(Reuters) - A123 Systems Inc (>> A123 Systems, Inc.), a lithium-ion battery maker backed by a $249 million U.S. government grant, received notice from the Nasdaq this week that its stock price is too low for exchange standards and will be delisted if it does not recover to $1 in the next six months.

A123 said in a securities filing on Wednesday that it has until February 19 to increase its share price back to $1, which it breached more than a month ago.

The stock closed at a lifetime low of 37 cents on the Nasdaq on Wednesday and has dropped more than 90 percent from its 12-month high in September 2011, hurt by the company's worsening cash position due to slower-than-expected demand and a pricey battery recall this year.

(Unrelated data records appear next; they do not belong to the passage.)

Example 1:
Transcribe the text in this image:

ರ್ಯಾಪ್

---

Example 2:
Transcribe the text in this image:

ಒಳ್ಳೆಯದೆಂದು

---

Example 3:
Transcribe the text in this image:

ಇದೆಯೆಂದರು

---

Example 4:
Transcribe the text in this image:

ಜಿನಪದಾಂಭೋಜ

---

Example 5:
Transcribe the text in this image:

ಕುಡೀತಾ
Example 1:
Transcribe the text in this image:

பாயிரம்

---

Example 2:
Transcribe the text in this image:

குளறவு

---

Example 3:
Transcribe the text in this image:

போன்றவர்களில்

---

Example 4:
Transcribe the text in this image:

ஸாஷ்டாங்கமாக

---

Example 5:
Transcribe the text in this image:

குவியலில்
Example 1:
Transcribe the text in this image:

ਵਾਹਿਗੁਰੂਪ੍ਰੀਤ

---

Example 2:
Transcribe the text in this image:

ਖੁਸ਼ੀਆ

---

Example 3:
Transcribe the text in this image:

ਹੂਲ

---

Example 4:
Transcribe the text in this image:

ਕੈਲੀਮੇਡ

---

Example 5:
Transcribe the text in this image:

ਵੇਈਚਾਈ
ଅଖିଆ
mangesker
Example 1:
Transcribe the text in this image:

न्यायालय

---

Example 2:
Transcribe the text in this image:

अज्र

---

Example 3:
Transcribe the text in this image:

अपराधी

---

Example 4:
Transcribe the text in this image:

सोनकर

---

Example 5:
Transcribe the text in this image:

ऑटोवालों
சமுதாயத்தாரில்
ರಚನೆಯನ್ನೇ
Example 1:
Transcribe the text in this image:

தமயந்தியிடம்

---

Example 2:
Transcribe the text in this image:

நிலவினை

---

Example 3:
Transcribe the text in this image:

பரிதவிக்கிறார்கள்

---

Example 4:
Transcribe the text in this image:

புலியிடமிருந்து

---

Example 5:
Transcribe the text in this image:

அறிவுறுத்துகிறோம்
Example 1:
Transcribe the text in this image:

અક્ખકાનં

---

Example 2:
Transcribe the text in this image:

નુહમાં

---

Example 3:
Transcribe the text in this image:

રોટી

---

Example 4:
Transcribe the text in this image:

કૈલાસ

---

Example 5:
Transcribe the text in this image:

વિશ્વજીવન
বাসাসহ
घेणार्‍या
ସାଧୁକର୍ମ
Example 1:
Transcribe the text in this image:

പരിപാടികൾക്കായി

To meet the Nasdaq's standards, A123's shares must close at $1 or more for 10 straight business days.

This year, A123 was hit by costs tied to recalling defective batteries installed in Fisker Automotive's Karma plug-in hybrid. Battery demand has not been as robust as A123 predicted in 2009, when it won a technology grant from the Obama administration.

But the battery maker won a lifeline this month from Chinese auto parts firm Wanxiang Group Corp, which is investing $465 million to buy 80 percent of A123.

A123 also makes batteries for some models manufactured by BMW (>> Bayerische Motoren Werke AG) and General Motors Co (>> General Motors Company).